Free gaming bandwidth on community networks
Alternatives to online multiplayer gaming and other services exist, if you’re willing to start a new hobby
South African gamers living in the major metros may not be aware that there is a viable and cost-effective alternative to internet-based gaming and content acquisition services. Known as wireless user groups (WUGs), these are high-speed wireless networks operating on free public frequencies.
WUGs are built out by the community of users, who connect to each other using wireless network equipment set up at their location. Some users can become nodes on the network, routing traffic to others. The WUG administrators will maintain the most important core high-sites on the network, to which users can also connect.
A standard kit of required wireless equipment, including a router-board, cables, and antenna, will cost around R1,700 to R1,900 to get users up and running. This assumes that you have a PC ready to use.
Once set up, the WUG network is basically free to use, with no bandwidth cost considerations. In some cases, such as with JAWUG, an annual membership fee (R360) is requested; as a non-profit organisation, this is used to maintain the core sites on the network. It is important to note that WUGs do not provide Internet access.
To learn more, we caught up with representatives from three of the largest WUGs around SA: Cape Town’s CTWUG, Pretoria’s PTAWUG, and Joburg’s JAWUG.
This first pertinent question for gamers is whether WUGs can provide a suitable platform for network gaming.

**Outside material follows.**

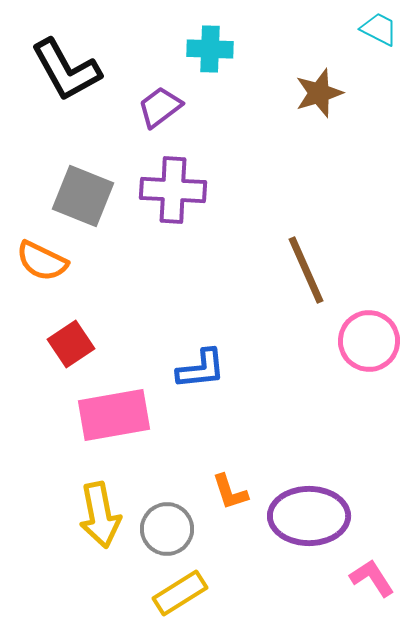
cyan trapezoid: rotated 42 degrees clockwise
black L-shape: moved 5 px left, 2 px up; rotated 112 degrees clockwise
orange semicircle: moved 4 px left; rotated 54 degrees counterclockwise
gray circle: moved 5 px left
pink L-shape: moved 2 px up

CTWUG’s Francois Steyn replied with an emphatic “Definitely!”
“We have ‘Gametime’ – a dedicated timeslot every day when users can play games at low latency. We have sophisticated Quality of Service scripts that prioritize game traffic. These scripts gets enabled during Gametime to ensure optimum performance for the gamers,” explained Steyn.
“[Gametime] is dedicated between 8PM and 12AM every weekday, with Fridays running until 3AM on Saturday morning, Saturdays starting at 3PM to 3AM on Sunday, and Sundays between 5PM and 12AM. Gametime can be switched on within 20 minutes by the game admins, who also schedule extra gametime for public holidays,” said Steyn.
JAWUG’s Shaun Boshoff said “gaming on the WUG is most definitely possible. In fact, in some cases it’s superior to internet gaming from the latency perspective.”
“It’s not uncommon for single digit latencies in a well-connected area. The traditional Highsite/Client design is…better than ADSL to produce quality connections for gaming and often provides sub 30ms ping times.”
CTWUG’s Steyn indicated an average latency across 15 hops of about 20-45ms. PTAWUG indicated latencies from as low as 8ms, with a few going up to 89ms.
Distances, line of sight, signal strength, and the number of users on a node can all be factors affecting latency, but the results are comparable to, if not better than ADSL services. PTAWUG’s Fernando Pires said that “latency can be really good sometimes, but bad if there is a bad link somewhere.”
Popular games on the WUGs
Popular games across all of the WUGs discussed include:
- Call Of Duty
- World Of WarCraft
- Counter Strike Source
- Warcraft 3 DotA
This is by no means the limit of games played, as users can take charge of their own gaming destiny. “The WUG is open for anyone to host any kind of game server; everything is hosted and maintained by users at their own premises,” said PTAWUG’s Dawie Joubert. “Other services for gamers include a Teamspeak server hosted at Pretoria Central high-site.”
“Gaming across WUGS (especially to PTAWUG) is where it gets really interesting as it adds to the variety and competitiveness,” said JAWUG’s Boshoff.
Gaming is only one of the attractions on the WUGs; as a hobbyist community, there are many projects and initiatives taking place across the networks.
“CTWUG offers a wide range of possibilities for the game enthusiast, Wi-Fi guru, IT techie, or even anyone who just wants to be part of an 850+ user community network,” said Steyn.
PTAWUG members can now enjoy free online radio streaming, after Antfarm officially started streaming on their wireless network. These stations include Jacaranda, Talk 702, and TuksFM, and more are being negotiated. The PTAWUG currently has over 1,499 registered nodes on its network.
“The possibilities are endless,” said Boshoff. “This can be anything from webservers, to audio/video streaming, to hosting software repositories like a Linux distribution, or mirroring public FTP repositories.”
“If it can run on the Internet or a LAN, chances are it can run on the WUG,” said Boshoff.